Input data: Begin

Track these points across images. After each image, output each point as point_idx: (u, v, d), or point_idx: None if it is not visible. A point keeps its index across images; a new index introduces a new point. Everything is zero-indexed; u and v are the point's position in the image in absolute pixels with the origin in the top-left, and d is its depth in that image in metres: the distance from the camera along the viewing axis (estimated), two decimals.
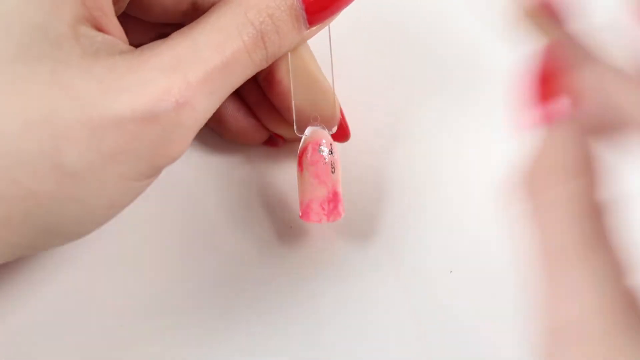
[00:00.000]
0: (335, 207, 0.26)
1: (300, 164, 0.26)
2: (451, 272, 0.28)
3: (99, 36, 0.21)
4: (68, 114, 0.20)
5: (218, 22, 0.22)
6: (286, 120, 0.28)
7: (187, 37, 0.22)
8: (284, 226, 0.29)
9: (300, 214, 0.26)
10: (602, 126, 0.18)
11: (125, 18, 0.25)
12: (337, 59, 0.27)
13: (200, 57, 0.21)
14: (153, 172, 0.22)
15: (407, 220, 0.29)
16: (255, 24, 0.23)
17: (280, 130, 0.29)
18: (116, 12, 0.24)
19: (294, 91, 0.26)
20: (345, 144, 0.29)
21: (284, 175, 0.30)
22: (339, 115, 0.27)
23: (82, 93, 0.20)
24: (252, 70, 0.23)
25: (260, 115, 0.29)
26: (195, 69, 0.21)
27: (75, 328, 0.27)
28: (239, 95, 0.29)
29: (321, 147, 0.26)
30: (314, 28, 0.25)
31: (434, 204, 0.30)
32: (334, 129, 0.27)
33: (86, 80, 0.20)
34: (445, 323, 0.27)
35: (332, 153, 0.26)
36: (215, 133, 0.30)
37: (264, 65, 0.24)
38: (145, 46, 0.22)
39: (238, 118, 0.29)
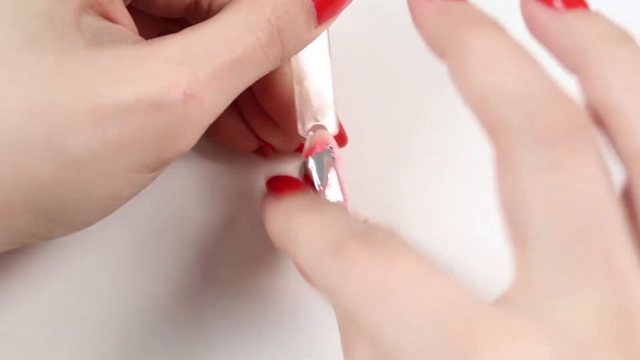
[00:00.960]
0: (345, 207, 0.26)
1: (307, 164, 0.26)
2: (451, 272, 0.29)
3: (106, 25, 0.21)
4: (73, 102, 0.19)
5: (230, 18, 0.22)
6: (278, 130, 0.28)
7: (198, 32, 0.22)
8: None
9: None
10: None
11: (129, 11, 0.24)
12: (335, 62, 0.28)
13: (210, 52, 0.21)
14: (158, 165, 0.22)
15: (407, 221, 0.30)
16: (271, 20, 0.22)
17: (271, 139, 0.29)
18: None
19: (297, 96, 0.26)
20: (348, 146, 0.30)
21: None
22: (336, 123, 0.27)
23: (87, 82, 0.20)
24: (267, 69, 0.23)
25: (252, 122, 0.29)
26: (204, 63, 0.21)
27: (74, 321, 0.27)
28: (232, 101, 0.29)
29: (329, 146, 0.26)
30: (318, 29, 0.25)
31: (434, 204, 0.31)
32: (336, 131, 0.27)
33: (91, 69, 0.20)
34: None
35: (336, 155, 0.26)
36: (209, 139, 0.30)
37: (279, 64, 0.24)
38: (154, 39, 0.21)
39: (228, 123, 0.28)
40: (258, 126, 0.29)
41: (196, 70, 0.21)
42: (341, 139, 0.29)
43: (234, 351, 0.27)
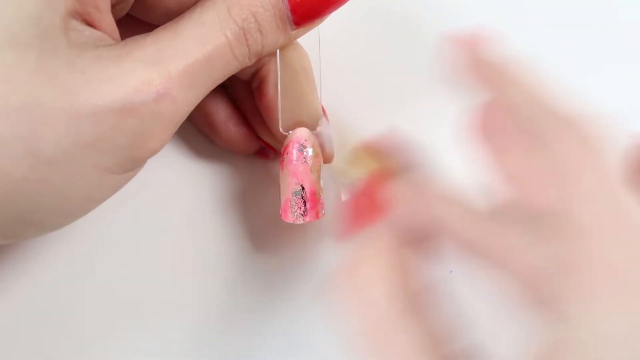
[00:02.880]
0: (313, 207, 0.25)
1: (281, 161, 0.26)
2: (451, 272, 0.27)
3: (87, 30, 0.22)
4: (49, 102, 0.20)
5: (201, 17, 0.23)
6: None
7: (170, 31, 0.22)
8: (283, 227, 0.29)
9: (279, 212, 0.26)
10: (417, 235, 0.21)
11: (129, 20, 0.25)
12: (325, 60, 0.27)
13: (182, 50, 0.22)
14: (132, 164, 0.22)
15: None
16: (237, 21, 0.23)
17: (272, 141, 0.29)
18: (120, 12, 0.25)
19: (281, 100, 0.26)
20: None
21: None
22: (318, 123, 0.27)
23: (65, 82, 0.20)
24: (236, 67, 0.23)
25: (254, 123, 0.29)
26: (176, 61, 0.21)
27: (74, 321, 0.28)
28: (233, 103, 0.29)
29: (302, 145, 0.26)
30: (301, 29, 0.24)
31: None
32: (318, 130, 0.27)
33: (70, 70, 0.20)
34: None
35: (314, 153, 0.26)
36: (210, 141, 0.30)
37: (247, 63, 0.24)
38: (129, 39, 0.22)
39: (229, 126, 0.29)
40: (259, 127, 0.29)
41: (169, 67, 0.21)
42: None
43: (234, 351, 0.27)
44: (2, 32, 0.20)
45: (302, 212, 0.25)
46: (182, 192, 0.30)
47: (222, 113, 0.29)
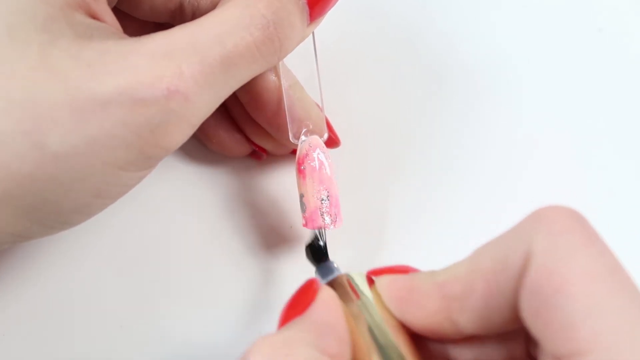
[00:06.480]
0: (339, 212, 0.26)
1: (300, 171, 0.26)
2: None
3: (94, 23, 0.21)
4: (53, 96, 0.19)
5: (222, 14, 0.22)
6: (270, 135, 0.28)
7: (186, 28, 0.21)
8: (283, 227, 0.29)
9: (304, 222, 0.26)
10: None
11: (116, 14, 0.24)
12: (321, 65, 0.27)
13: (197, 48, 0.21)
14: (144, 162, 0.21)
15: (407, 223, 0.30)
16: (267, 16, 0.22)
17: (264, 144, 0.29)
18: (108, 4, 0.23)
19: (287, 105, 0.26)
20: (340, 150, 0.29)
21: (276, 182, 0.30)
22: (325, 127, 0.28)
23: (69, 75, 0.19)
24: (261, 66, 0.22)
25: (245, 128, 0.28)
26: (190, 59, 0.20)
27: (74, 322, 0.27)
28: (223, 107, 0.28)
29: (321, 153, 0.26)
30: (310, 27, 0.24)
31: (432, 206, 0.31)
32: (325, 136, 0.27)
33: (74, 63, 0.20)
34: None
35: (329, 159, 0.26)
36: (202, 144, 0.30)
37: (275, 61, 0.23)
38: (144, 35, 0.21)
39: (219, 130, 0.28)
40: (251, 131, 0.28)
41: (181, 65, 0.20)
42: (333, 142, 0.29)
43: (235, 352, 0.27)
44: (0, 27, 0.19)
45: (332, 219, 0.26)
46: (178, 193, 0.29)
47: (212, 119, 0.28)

Input data: End

## Exercise details:
Output the records above exactly; leave out the pictures.

## Written answer:
Track these points across images. After each image, output each point as point_idx: (u, v, d), or point_idx: None if it is not visible. A point keeps its index across images; a new index introduces a new point. Everything is zero-indexed; u and v are the point's position in the image in absolute pixels with the origin in the top-left, and d is its depth in that image in metres: the distance from the camera along the viewing axis (estimated), two decimals.
[00:00.000]
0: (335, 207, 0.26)
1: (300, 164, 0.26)
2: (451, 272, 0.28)
3: (99, 36, 0.21)
4: (68, 114, 0.20)
5: (218, 22, 0.22)
6: (286, 120, 0.28)
7: (187, 37, 0.22)
8: (284, 226, 0.29)
9: (300, 214, 0.26)
10: (602, 126, 0.18)
11: (125, 18, 0.25)
12: (337, 59, 0.27)
13: (200, 57, 0.21)
14: (153, 172, 0.22)
15: (407, 220, 0.29)
16: (255, 24, 0.23)
17: (280, 130, 0.29)
18: (116, 12, 0.24)
19: (294, 91, 0.26)
20: (345, 144, 0.29)
21: (284, 175, 0.30)
22: (339, 115, 0.27)
23: (82, 93, 0.20)
24: (252, 70, 0.23)
25: (260, 115, 0.29)
26: (195, 69, 0.21)
27: (75, 328, 0.27)
28: (239, 95, 0.29)
29: (321, 147, 0.26)
30: (314, 28, 0.25)
31: (434, 204, 0.30)
32: (334, 129, 0.27)
33: (86, 80, 0.20)
34: (445, 323, 0.27)
35: (332, 153, 0.26)
36: (215, 133, 0.30)
37: (264, 65, 0.24)
38: (145, 46, 0.22)
39: (238, 118, 0.29)
[00:00.960]
0: (345, 207, 0.26)
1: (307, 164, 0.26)
2: (451, 272, 0.29)
3: (106, 25, 0.21)
4: (73, 102, 0.19)
5: (230, 18, 0.22)
6: (278, 130, 0.28)
7: (198, 32, 0.22)
8: None
9: None
10: None
11: (129, 11, 0.24)
12: (335, 62, 0.28)
13: (210, 52, 0.21)
14: (158, 165, 0.22)
15: (407, 221, 0.30)
16: (271, 20, 0.22)
17: (271, 139, 0.29)
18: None
19: (297, 96, 0.26)
20: (348, 146, 0.30)
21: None
22: (336, 123, 0.27)
23: (87, 82, 0.20)
24: (267, 69, 0.23)
25: (252, 122, 0.29)
26: (204, 63, 0.21)
27: (74, 321, 0.27)
28: (232, 101, 0.29)
29: (329, 146, 0.26)
30: (318, 29, 0.25)
31: (434, 204, 0.31)
32: (336, 131, 0.27)
33: (91, 69, 0.20)
34: None
35: (336, 155, 0.26)
36: (209, 139, 0.30)
37: (279, 64, 0.24)
38: (154, 39, 0.21)
39: (228, 123, 0.28)
40: (258, 126, 0.29)
41: (196, 70, 0.21)
42: (341, 139, 0.29)
43: (234, 351, 0.27)
[00:02.880]
0: (313, 207, 0.25)
1: (281, 161, 0.26)
2: (451, 272, 0.27)
3: (87, 30, 0.22)
4: (49, 102, 0.20)
5: (201, 17, 0.23)
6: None
7: (170, 31, 0.22)
8: (283, 227, 0.29)
9: (279, 212, 0.26)
10: (417, 235, 0.21)
11: (129, 20, 0.25)
12: (325, 60, 0.27)
13: (182, 50, 0.22)
14: (132, 164, 0.22)
15: None
16: (237, 21, 0.23)
17: (272, 141, 0.29)
18: (120, 12, 0.25)
19: (281, 100, 0.26)
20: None
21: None
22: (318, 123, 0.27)
23: (65, 82, 0.20)
24: (236, 67, 0.23)
25: (254, 123, 0.29)
26: (176, 61, 0.21)
27: (74, 321, 0.28)
28: (233, 103, 0.29)
29: (302, 145, 0.26)
30: (301, 29, 0.24)
31: None
32: (318, 130, 0.27)
33: (70, 70, 0.20)
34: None
35: (314, 153, 0.26)
36: (210, 141, 0.30)
37: (247, 63, 0.24)
38: (129, 39, 0.22)
39: (229, 126, 0.29)
40: (259, 127, 0.29)
41: (169, 67, 0.21)
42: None
43: (234, 351, 0.27)
44: (2, 32, 0.20)
45: (302, 212, 0.25)
46: (182, 192, 0.30)
47: (222, 113, 0.29)
[00:06.480]
0: (339, 212, 0.26)
1: (300, 171, 0.26)
2: None
3: (94, 23, 0.21)
4: (53, 96, 0.19)
5: (222, 14, 0.22)
6: (270, 135, 0.28)
7: (186, 28, 0.21)
8: (283, 227, 0.29)
9: (304, 222, 0.26)
10: None
11: (116, 14, 0.24)
12: (321, 65, 0.27)
13: (197, 48, 0.21)
14: (144, 162, 0.21)
15: (407, 223, 0.30)
16: (267, 16, 0.22)
17: (264, 144, 0.29)
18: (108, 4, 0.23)
19: (287, 105, 0.26)
20: (340, 150, 0.29)
21: (276, 182, 0.30)
22: (325, 127, 0.28)
23: (69, 75, 0.19)
24: (261, 66, 0.22)
25: (245, 128, 0.28)
26: (190, 59, 0.20)
27: (74, 322, 0.27)
28: (223, 107, 0.28)
29: (321, 153, 0.26)
30: (310, 27, 0.24)
31: (432, 206, 0.31)
32: (325, 136, 0.27)
33: (74, 63, 0.20)
34: None
35: (329, 159, 0.26)
36: (202, 144, 0.30)
37: (275, 61, 0.23)
38: (144, 35, 0.21)
39: (219, 130, 0.28)
40: (251, 131, 0.28)
41: (181, 65, 0.20)
42: (333, 142, 0.29)
43: (235, 352, 0.27)
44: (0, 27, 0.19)
45: (332, 219, 0.26)
46: (178, 193, 0.29)
47: (212, 119, 0.28)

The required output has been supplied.